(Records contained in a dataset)

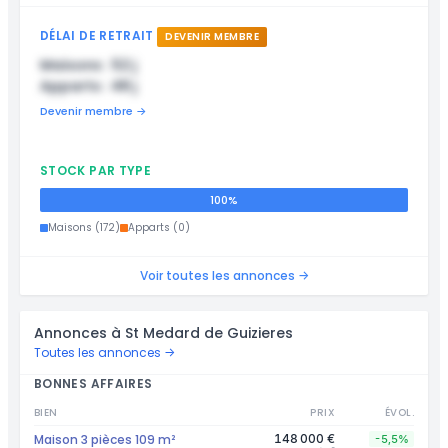
DÉLAI DE RETRAIT
DEVENIR MEMBRE
Maisons : 52 j
Apparts : 48 j
Devenir membre →
STOCK PAR TYPE
100%
Maisons (172)
Apparts (0)
Voir toutes les annonces →
Annonces à St Medard de Guizieres
Toutes les annonces →
BONNES AFFAIRES
BIEN
PRIX
ÉVOL.
Maison 3 pièces 109 m²
148 000 €
-5,5%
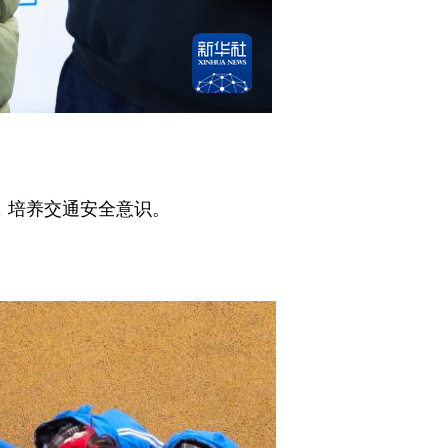
，培养交通安全意识。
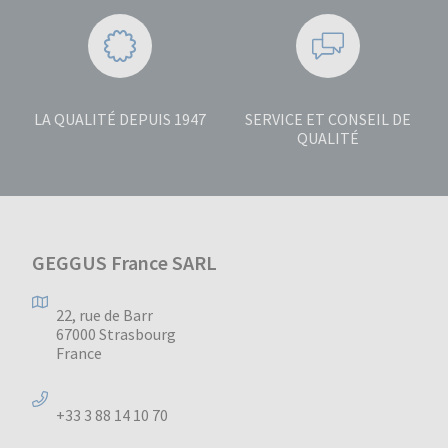
LA QUALITÉ DEPUIS 1947
SERVICE ET CONSEIL DE
QUALITÉ
GEGGUS France SARL
22, rue de Barr
67000 Strasbourg
France
+33 3 88 14 10 70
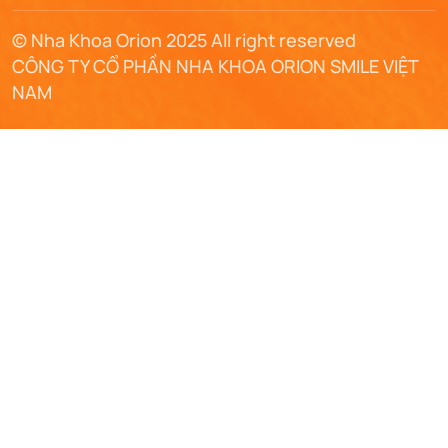
© Nha Khoa Orion 2025 All right reserved
CÔNG TY CỔ PHẦN NHA KHOA ORION SMILE VIỆT
NAM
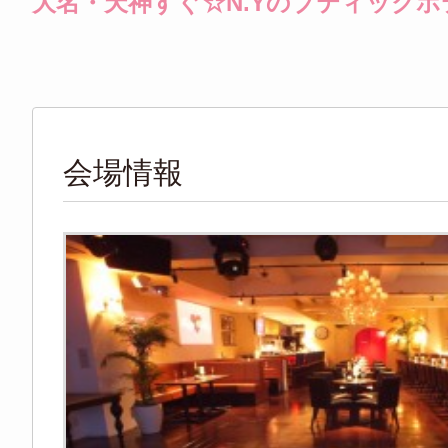
大名・天神すぐ☆N.Yのブティック
会場情報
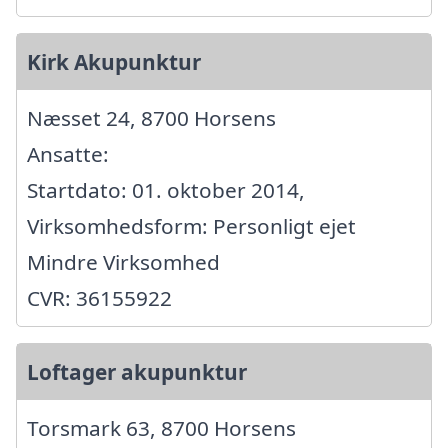
Kirk Akupunktur
Næsset 24, 8700 Horsens
Ansatte:
Startdato: 01. oktober 2014,
Virksomhedsform: Personligt ejet
Mindre Virksomhed
CVR: 36155922
Loftager akupunktur
Torsmark 63, 8700 Horsens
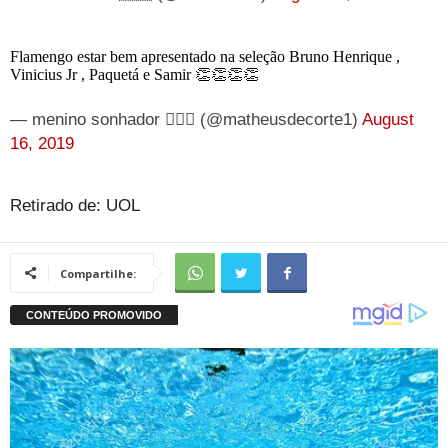
Flamengo estar bem apresentado na seleção Bruno Henrique ,
Vinicius Jr , Paquetá e Samir 👏👏👏👏
— menino sonhador 🏃🏾‍♂️ (@matheusdecorte1)
August
16, 2019
Retirado de: UOL
Compartilhe:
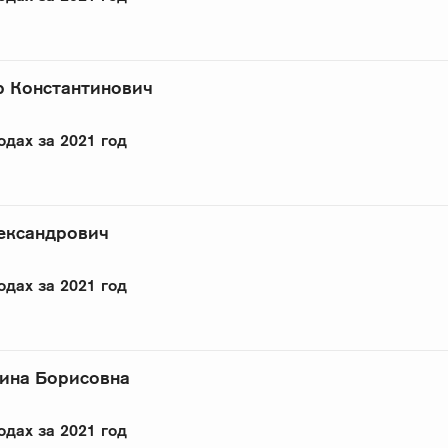
р Константинович
одах за 2021 год
ександрович
одах за 2021 год
рина Борисовна
одах за 2021 год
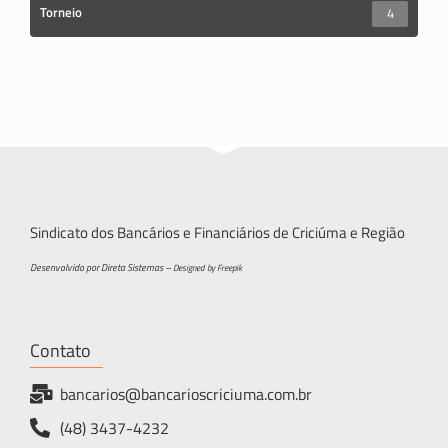
Torneio
4
Sindicato dos Bancários e Financiários de Criciúma e Região
Desenvolvido por Direta Sistemas –
Designed by Freepik
Contato
bancarios@bancarioscriciuma.com.br
(48) 3437-4232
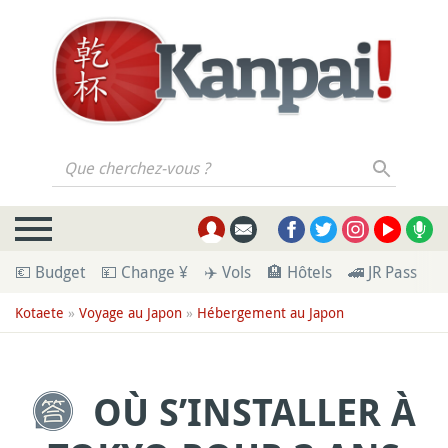
Que cherchez-vous ?
💶 Budget
💴 Change ¥
✈️ Vols
🏨 Hôtels
🚄 JR Pass
🪪
Kotaete
»
Voyage au Japon
»
Hébergement au Japon
OÙ S’INSTALLER À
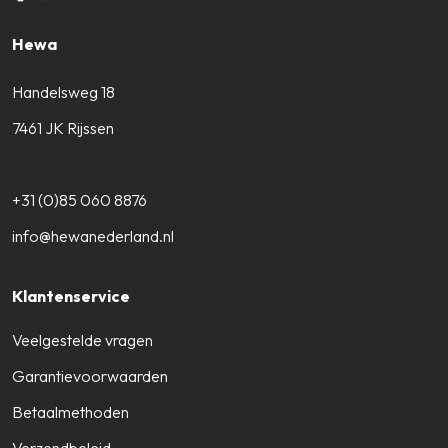
Hewa
Handelsweg 18
7461 JK Rijssen
+31 (0)85 060 8876
info@hewanederland.nl
Klantenservice
Veelgestelde vragen
Garantievoorwaarden
Betaalmethoden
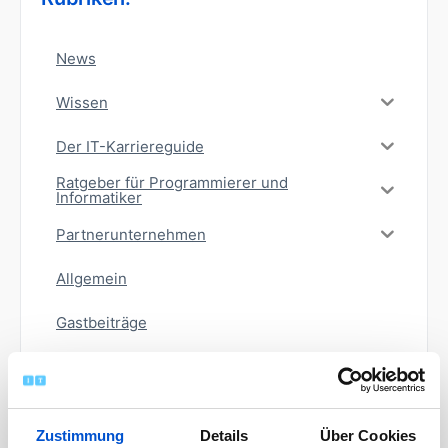
News
Wissen
Der IT-Karriereguide
Ratgeber für Programmierer und
Informatiker
Partnerunternehmen
Allgemein
Gastbeiträge
Zustimmung
Details
Über Cookies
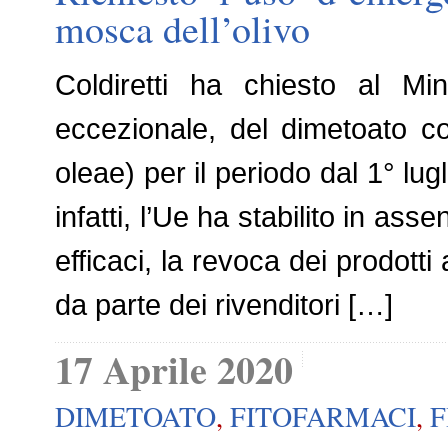
mosca dell’olivo
Coldiretti ha chiesto al Min
eccezionale, del dimetoato co
oleae) per il periodo dal 1° lu
infatti, l’Ue ha stabilito in ass
efficaci, la revoca dei prodotti
da parte dei rivenditori […]
17 Aprile 2020
DIMETOATO
,
FITOFARMACI
,
F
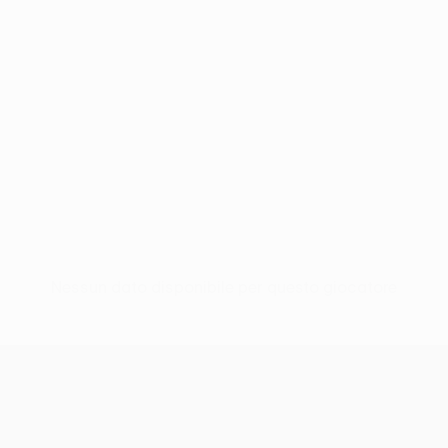
Nessun dato disponibile per questo giocatore
UEFA Conference League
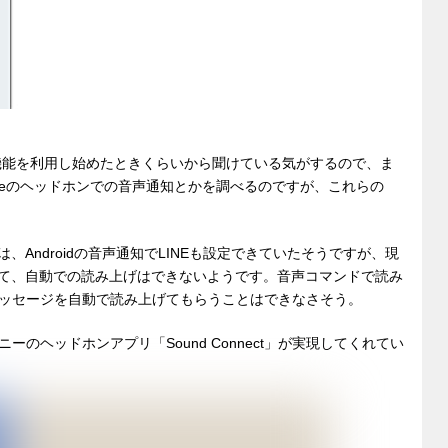
作機能を利用し始めたときくらいから聞けている気がするので、ま
ogleのヘッドホンでの音声通知とかを調べるのですが、これらの
。
）は、Androidの音声通知でLINEも設定できていたそうですが、現
れていて、自動での読み上げはできないようです。音声コマンドで読み
ッセージを自動で読み上げてもらうことはできなさそう。
のヘッドホンアプリ「Sound Connect」が実現してくれてい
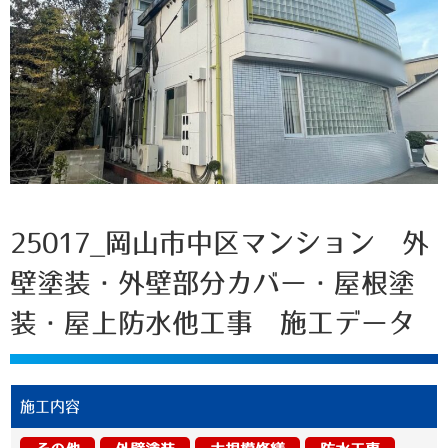
25017_岡山市中区マンション 外
壁塗装・外壁部分カバー・屋根塗
装・屋上防水他工事 施工データ
施工内容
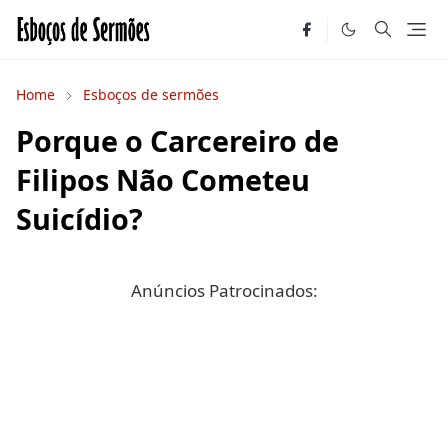
Home
Esboços de sermões
Porque o Carcereiro de
Filipos Não Cometeu
Suicídio?
Anúncios Patrocinados:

# Exercise aim
Write out the data above precisely. Pictures stay out.

# Reply to the exercise
DÉLAI DE RETRAIT
DEVENIR MEMBRE
Maisons : 52 j
Apparts : 48 j
Devenir membre →
STOCK PAR TYPE
100%
Maisons (172)
Apparts (0)
Voir toutes les annonces →
Annonces à St Medard de Guizieres
Toutes les annonces →
BONNES AFFAIRES
BIEN
PRIX
ÉVOL.
Maison 3 pièces 109 m²
148 000 €
-5,5%
，培养交通安全意识。
LA QUALITÉ DEPUIS 1947
SERVICE ET CONSEIL DE
QUALITÉ
GEGGUS France SARL
22, rue de Barr
67000 Strasbourg
France
+33 3 88 14 10 70
© Nha Khoa Orion 2025 All right reserved
CÔNG TY CỔ PHẦN NHA KHOA ORION SMILE VIỆT
NAM
大名・天神すぐ☆N.Yのブティック
会場情報
Kirk Akupunktur
Næsset 24, 8700 Horsens
Ansatte:
Startdato: 01. oktober 2014,
Virksomhedsform: Personligt ejet
Mindre Virksomhed
CVR: 36155922
Loftager akupunktur
Torsmark 63, 8700 Horsens
Flamengo estar bem apresentado na seleção Bruno Henrique ,
Vinicius Jr , Paquetá e Samir 👏👏👏👏
— menino sonhador 🏃🏾‍♂️ (@matheusdecorte1)
August
16, 2019
Retirado de: UOL
Compartilhe:
р Константинович
одах за 2021 год
ександрович
одах за 2021 год
рина Борисовна
одах за 2021 год
Torneio
4
Sindicato dos Bancários e Financiários de Criciúma e Região
Desenvolvido por Direta Sistemas –
Designed by Freepik
Contato
bancarios@bancarioscriciuma.com.br
(48) 3437-4232
Que cherchez-vous ?
💶 Budget
💴 Change ¥
✈️ Vols
🏨 Hôtels
🚄 JR Pass
🪪
Kotaete
»
Voyage au Japon
»
Hébergement au Japon
OÙ S’INSTALLER À
Hewa
Handelsweg 18
7461 JK Rijssen
+31 (0)85 060 8876
info@hewanederland.nl
Klantenservice
Veelgestelde vragen
Garantievoorwaarden
Betaalmethoden
News
Wissen
Der IT-Karriereguide
Ratgeber für Programmierer und
Informatiker
Partnerunternehmen
Allgemein
Gastbeiträge
Zustimmung
Details
Über Cookies
mosca dell’olivo
Coldiretti ha chiesto al Min
eccezionale, del dimetoato co
oleae) per il periodo dal 1° lu
infatti, l’Ue ha stabilito in ass
efficaci, la revoca dei prodotti
da parte dei rivenditori […]
17 Aprile 2020
DIMETOATO
,
FITOFARMACI
,
F
Nessun dato disponibile per questo giocatore
UEFA Conference League
作機能を利用し始めたときくらいから聞けている気がするので、ま
ogleのヘッドホンでの音声通知とかを調べるのですが、これらの
。
）は、Androidの音声通知でLINEも設定できていたそうですが、現
れていて、自動での読み上げはできないようです。音声コマンドで読み
ッセージを自動で読み上げてもらうことはできなさそう。
のヘッドホンアプリ「Sound Connect」が実現してくれてい
25017_岡山市中区マンション 外
壁塗装・外壁部分カバー・屋根塗
装・屋上防水他工事 施工データ
施工内容
Home
Esboços de sermões
Porque o Carcereiro de
Filipos Não Cometeu
Suicídio?
Anúncios Patrocinados:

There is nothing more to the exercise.